* DATA SECTION *
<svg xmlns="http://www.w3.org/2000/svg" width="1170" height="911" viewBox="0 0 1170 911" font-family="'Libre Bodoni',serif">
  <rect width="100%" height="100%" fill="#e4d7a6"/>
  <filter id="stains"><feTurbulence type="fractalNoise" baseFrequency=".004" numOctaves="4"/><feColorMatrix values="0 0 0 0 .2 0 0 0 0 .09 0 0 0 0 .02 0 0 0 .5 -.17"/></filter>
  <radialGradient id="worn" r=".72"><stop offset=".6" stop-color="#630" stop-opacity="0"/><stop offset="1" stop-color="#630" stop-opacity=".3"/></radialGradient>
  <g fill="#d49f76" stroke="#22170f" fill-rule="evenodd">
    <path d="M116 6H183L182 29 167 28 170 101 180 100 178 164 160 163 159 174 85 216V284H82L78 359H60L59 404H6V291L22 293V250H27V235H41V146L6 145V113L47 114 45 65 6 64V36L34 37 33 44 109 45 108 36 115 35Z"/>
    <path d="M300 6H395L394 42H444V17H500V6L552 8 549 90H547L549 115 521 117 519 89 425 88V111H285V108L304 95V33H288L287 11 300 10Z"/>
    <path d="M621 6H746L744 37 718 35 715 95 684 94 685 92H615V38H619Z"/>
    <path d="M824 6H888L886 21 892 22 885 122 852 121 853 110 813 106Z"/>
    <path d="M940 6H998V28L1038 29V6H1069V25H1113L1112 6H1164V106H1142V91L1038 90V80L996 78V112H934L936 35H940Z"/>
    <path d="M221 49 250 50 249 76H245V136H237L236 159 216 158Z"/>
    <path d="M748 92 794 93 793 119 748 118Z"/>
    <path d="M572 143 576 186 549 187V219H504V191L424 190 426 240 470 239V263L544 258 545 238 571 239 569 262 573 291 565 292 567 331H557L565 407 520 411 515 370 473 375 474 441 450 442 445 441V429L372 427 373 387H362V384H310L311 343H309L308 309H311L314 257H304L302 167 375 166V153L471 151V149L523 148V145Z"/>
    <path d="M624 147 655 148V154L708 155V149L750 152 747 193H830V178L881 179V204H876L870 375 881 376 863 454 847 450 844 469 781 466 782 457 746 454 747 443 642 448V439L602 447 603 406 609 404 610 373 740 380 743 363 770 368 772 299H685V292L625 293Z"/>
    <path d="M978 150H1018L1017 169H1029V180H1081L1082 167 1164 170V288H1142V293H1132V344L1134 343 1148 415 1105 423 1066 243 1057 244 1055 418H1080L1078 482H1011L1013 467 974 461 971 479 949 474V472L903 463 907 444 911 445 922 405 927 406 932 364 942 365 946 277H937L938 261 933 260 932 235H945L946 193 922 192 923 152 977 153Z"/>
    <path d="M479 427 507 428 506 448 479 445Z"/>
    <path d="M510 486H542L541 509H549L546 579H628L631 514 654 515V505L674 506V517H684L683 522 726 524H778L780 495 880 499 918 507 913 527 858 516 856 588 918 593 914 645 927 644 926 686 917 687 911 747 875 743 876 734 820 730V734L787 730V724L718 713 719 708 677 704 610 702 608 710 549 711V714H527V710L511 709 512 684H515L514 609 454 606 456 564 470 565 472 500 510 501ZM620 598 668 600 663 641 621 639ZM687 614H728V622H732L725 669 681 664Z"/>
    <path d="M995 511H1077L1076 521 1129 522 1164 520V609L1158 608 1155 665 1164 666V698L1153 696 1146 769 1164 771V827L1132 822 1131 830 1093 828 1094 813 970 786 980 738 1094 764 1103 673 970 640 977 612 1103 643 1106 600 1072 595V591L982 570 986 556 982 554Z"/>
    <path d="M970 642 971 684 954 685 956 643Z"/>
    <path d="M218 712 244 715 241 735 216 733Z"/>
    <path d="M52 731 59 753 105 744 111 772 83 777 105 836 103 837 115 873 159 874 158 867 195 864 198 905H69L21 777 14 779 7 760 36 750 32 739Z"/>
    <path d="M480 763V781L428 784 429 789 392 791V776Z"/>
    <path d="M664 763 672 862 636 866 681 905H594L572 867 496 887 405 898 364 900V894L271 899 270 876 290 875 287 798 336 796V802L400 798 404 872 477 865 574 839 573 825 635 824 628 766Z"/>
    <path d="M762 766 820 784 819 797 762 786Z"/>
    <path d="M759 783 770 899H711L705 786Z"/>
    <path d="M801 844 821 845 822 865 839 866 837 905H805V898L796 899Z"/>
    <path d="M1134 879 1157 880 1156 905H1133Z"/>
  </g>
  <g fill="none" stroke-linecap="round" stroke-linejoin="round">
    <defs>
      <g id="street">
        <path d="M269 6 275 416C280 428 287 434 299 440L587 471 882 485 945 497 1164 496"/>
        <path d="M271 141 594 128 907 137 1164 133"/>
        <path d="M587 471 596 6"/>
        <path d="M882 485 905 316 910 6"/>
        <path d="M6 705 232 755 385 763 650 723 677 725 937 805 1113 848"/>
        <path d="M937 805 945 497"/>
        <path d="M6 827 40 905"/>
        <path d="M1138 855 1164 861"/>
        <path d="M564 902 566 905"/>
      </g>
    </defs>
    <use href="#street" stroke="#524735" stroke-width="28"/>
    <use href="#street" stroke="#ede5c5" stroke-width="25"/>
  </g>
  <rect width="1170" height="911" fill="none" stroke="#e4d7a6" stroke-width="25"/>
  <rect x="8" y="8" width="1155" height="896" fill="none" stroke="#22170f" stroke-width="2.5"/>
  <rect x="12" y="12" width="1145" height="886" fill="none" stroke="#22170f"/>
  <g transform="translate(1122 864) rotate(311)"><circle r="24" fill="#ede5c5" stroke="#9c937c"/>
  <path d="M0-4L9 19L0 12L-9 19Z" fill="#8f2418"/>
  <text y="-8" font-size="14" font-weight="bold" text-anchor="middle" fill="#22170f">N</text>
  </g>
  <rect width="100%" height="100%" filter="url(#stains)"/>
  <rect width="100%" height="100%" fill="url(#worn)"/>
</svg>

* EXERCISE DETAILS *
Return the full listing unchanged.

* SOLUTION TO THIS TASK *
<svg xmlns="http://www.w3.org/2000/svg" width="1170" height="911" viewBox="0 0 1170 911" font-family="'Libre Bodoni',serif">
  <rect width="100%" height="100%" fill="#e4d7a6"/>
  <filter id="stains"><feTurbulence type="fractalNoise" baseFrequency=".004" numOctaves="4"/><feColorMatrix values="0 0 0 0 .2 0 0 0 0 .09 0 0 0 0 .02 0 0 0 .5 -.17"/></filter>
  <radialGradient id="worn" r=".72"><stop offset=".6" stop-color="#630" stop-opacity="0"/><stop offset="1" stop-color="#630" stop-opacity=".3"/></radialGradient>
  <g fill="#d49f76" stroke="#22170f" fill-rule="evenodd">
    <path d="M116 6H183L182 29 167 28 170 101 180 100 178 164 160 163 159 174 85 216V284H82L78 359H60L59 404H6V291L22 293V250H27V235H41V146L6 145V113L47 114 45 65 6 64V36L34 37 33 44 109 45 108 36 115 35Z"/>
    <path d="M300 6H395L394 42H444V17H500V6L552 8 549 90H547L549 115 521 117 519 89 425 88V111H285V108L304 95V33H288L287 11 300 10Z"/>
    <path d="M621 6H746L744 37 718 35 715 95 684 94 685 92H615V38H619Z"/>
    <path d="M824 6H888L886 21 892 22 885 122 852 121 853 110 813 106Z"/>
    <path d="M940 6H998V28L1038 29V6H1069V25H1113L1112 6H1164V106H1142V91L1038 90V80L996 78V112H934L936 35H940Z"/>
    <path d="M221 49 250 50 249 76H245V136H237L236 159 216 158Z"/>
    <path d="M748 92 794 93 793 119 748 118Z"/>
    <path d="M572 143 576 186 549 187V219H504V191L424 190 426 240 470 239V263L544 258 545 238 571 239 569 262 573 291 565 292 567 331H557L565 407 520 411 515 370 473 375 474 441 450 442 445 441V429L372 427 373 387H362V384H310L311 343H309L308 309H311L314 257H304L302 167 375 166V153L471 151V149L523 148V145Z"/>
    <path d="M624 147 655 148V154L708 155V149L750 152 747 193H830V178L881 179V204H876L870 375 881 376 863 454 847 450 844 469 781 466 782 457 746 454 747 443 642 448V439L602 447 603 406 609 404 610 373 740 380 743 363 770 368 772 299H685V292L625 293Z"/>
    <path d="M978 150H1018L1017 169H1029V180H1081L1082 167 1164 170V288H1142V293H1132V344L1134 343 1148 415 1105 423 1066 243 1057 244 1055 418H1080L1078 482H1011L1013 467 974 461 971 479 949 474V472L903 463 907 444 911 445 922 405 927 406 932 364 942 365 946 277H937L938 261 933 260 932 235H945L946 193 922 192 923 152 977 153Z"/>
    <path d="M479 427 507 428 506 448 479 445Z"/>
    <path d="M510 486H542L541 509H549L546 579H628L631 514 654 515V505L674 506V517H684L683 522 726 524H778L780 495 880 499 918 507 913 527 858 516 856 588 918 593 914 645 927 644 926 686 917 687 911 747 875 743 876 734 820 730V734L787 730V724L718 713 719 708 677 704 610 702 608 710 549 711V714H527V710L511 709 512 684H515L514 609 454 606 456 564 470 565 472 500 510 501ZM620 598 668 600 663 641 621 639ZM687 614H728V622H732L725 669 681 664Z"/>
    <path d="M995 511H1077L1076 521 1129 522 1164 520V609L1158 608 1155 665 1164 666V698L1153 696 1146 769 1164 771V827L1132 822 1131 830 1093 828 1094 813 970 786 980 738 1094 764 1103 673 970 640 977 612 1103 643 1106 600 1072 595V591L982 570 986 556 982 554Z"/>
    <path d="M970 642 971 684 954 685 956 643Z"/>
    <path d="M218 712 244 715 241 735 216 733Z"/>
    <path d="M52 731 59 753 105 744 111 772 83 777 105 836 103 837 115 873 159 874 158 867 195 864 198 905H69L21 777 14 779 7 760 36 750 32 739Z"/>
    <path d="M480 763V781L428 784 429 789 392 791V776Z"/>
    <path d="M664 763 672 862 636 866 681 905H594L572 867 496 887 405 898 364 900V894L271 899 270 876 290 875 287 798 336 796V802L400 798 404 872 477 865 574 839 573 825 635 824 628 766Z"/>
    <path d="M762 766 820 784 819 797 762 786Z"/>
    <path d="M759 783 770 899H711L705 786Z"/>
    <path d="M801 844 821 845 822 865 839 866 837 905H805V898L796 899Z"/>
    <path d="M1134 879 1157 880 1156 905H1133Z"/>
  </g>
  <g fill="none" stroke-linecap="round" stroke-linejoin="round">
    <defs>
      <g id="street">
        <path d="M269 6 275 416C280 428 287 434 299 440L587 471 882 485 945 497 1164 496"/>
        <path d="M271 141 594 128 907 137 1164 133"/>
        <path d="M587 471 596 6"/>
        <path d="M882 485 905 316 910 6"/>
        <path d="M6 705 232 755 385 763 650 723 677 725 937 805 1113 848"/>
        <path d="M937 805 945 497"/>
        <path d="M6 827 40 905"/>
        <path d="M1138 855 1164 861"/>
        <path d="M564 902 566 905"/>
      </g>
    </defs>
    <use href="#street" stroke="#524735" stroke-width="28"/>
    <use href="#street" stroke="#ede5c5" stroke-width="25"/>
  </g>
  <rect width="1170" height="911" fill="none" stroke="#e4d7a6" stroke-width="25"/>
  <rect x="8" y="8" width="1155" height="896" fill="none" stroke="#22170f" stroke-width="2.5"/>
  <rect x="12" y="12" width="1145" height="886" fill="none" stroke="#22170f"/>
  <g transform="translate(1122 864) rotate(311)"><circle r="24" fill="#ede5c5" stroke="#9c937c"/>
  <path d="M0-4L9 19L0 12L-9 19Z" fill="#8f2418"/>
  <text y="-8" font-size="14" font-weight="bold" text-anchor="middle" fill="#22170f">N</text>
  </g>
  <rect width="100%" height="100%" filter="url(#stains)"/>
  <rect width="100%" height="100%" fill="url(#worn)"/>
</svg>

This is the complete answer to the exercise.